Завоеватели лезли в проломы, наскоро заделываемые камнем, бревнами, грудью защитников. Рухнули под неимоверным напором девять ворот, осаждающие проникли в город, над стенами заколыхалось самодержцево знамя. Поутих огонь взрывов, тусклый дым растаял за чащобами. Двинулись выжидавшие полки, перемахнули через разливную Казанку и тинистый Булак, перешагнули глубокие рвы. Как муравейник закишела Казань, когда вся братия устремляется внутрь, спасаясь от надвигающейся грозы. Навалилась силища, врубилась в живую массу мечами и копьями, как колун расколола полено. Заметались татары по городу, падали со стен снопами, дрались врукопашную. Рычали диким зверем, не щадя живота, телами закрывали ворота. Обливались кровавым потом, глотали гарь, вдыхали гибель. Сшибались стенка об стенку, умирали стоя от невозможности упасть, лишь разрубленные секирами валились кусками.

– Сначала одни накатывают, – пояснял царю Глазатый, – чуть поостыли – другие, потом третьи. Как огненная лава, прорвавшаяся сквозь землю. Такой бой у них зовется «пляской»… Ты глянь, государь, Федоров-то как внимательно смотрит. Учиться, поди.
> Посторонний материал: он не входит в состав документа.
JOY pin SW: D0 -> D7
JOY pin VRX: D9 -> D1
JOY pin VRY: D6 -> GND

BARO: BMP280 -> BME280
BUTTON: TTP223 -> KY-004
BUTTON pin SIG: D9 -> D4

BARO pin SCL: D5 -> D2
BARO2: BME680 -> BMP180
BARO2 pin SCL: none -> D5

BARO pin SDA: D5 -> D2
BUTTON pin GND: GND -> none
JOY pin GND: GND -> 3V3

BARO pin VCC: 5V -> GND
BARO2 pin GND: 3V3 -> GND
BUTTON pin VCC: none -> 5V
Как школяр, пойманный за подглядыванием, казачий атаман встрепенулся, бобровое лицо скинуло изумление. Сусар отшатнулся, качнулись перья на одежде и варяжской шапке, но быстро собрался. Изобразил зевок, приглушенный кулаком, пробурчал:

– Чего нам казакам учиться? Смотрите, как Ермак дерется.

– Да уж. С такими лапищами… – Иван усмехнулся. – Сибирь обхватит!

– Ну что, казаки, пугнете басурманов не только перьями на шапках? – Иоанн IV рассмеялся.

– Нам что птицу в плавнях бить, что татарву.

К царскому стану прискакал гонец, спешился, пал на колени.

– Великий княже, храбрый воевода Семен Микулинский тяжко ранен. Брат его Дмитрий убит из пушки. Некому командовать Полком правой руки.

Царь призвал Курбского:

– Принимай полк, друже. Верю, люблю, – и поцеловал в уста.